Still jabbing, blood test tomorrow, feeling really tired and had a headache yesterday. This is really exhausting with two kids, I've only got one stim cycle in me.
I feel a bit crazy doing this with two kids, and I feel people will judge me negatively but I just always wanted three kids. I am blessed so I am definitely stopping after this. I'm glad in a way that this process has helped me come to peace with the end of my fertility.

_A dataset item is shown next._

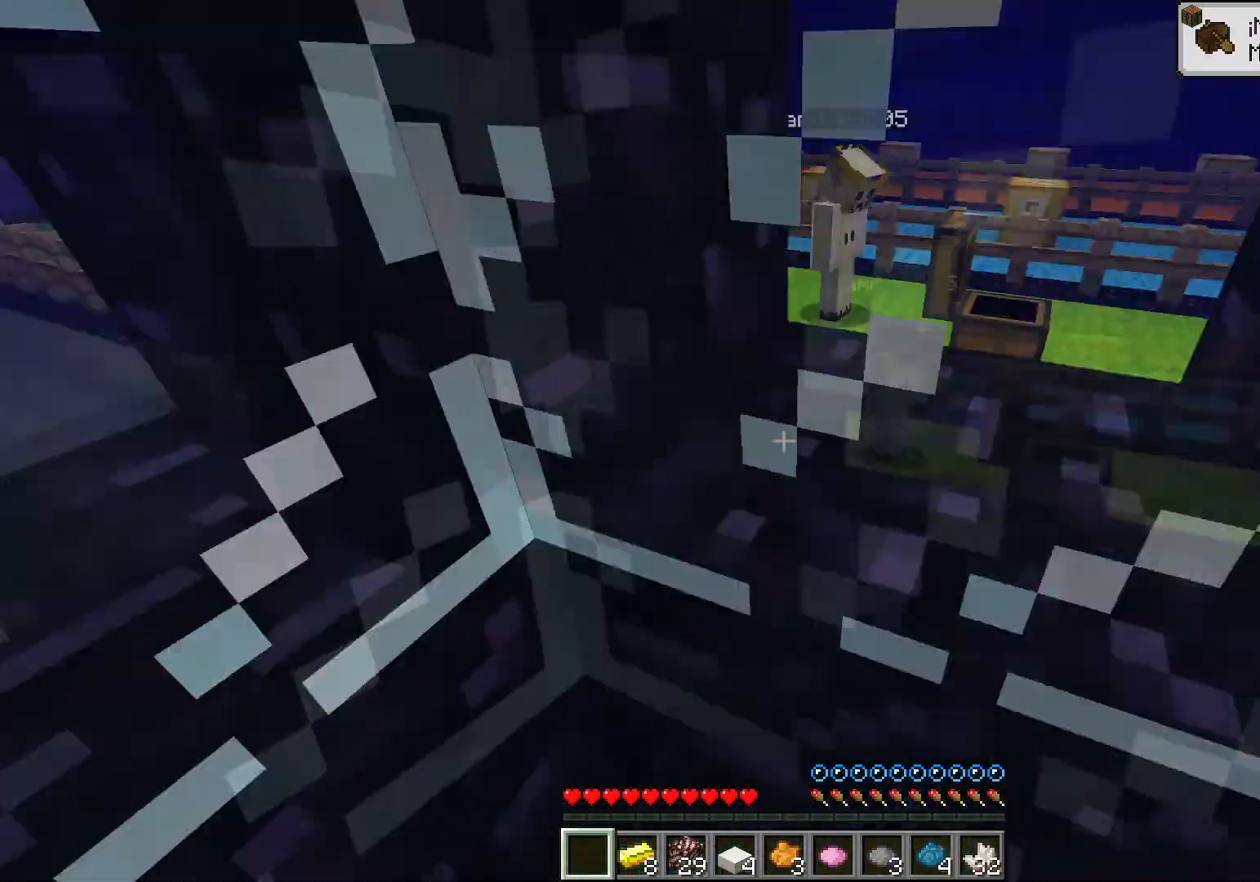
{"keys": ["space", "w"], "events": [[250, "s", "up"], [334, "w", "down"]]}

I wish my life had been different and I had left my first husband sooner at 32 and hadn't given him his requested two years before we started trying and then at the end of that he changed his mind anyway. I wish, I had left him even earlier when I was 30 but I can't change that, and now time to move on. I wish my DH and I had started a year earlier, (but we were pretty quick anyway, a bit under two years after going steady). Aah life eh, no regrets, I think we'll all go to our grave with regrets.
Sorry for the ramble, hope everyone is having a good evening.
@MrsMac goodness the whole testing is a nightmare isn't it? So much stress and no definitive answer until today. I am hoping against hope that it is all OK, and I will be thinking of you today.
AFM, very stark white BFN today at 13dpo so I'm out this month. Such a lot of time, effort, money, stress and illness for no result. But you've all been there, so I'm not alone. Not sure what I'll do now for next month seeing as I'm fairly unwell with what I suspect is hypothyroidism. Off for a thyroid ultrasound today and am seeing my GP tomorrow. I hate this. I think I'm done.
So sorry Leisylou it is horrible isn't it. I feel exhausted and headachy. And to have all that pain and money spent for nothing seems pointless. I can understand feeling done.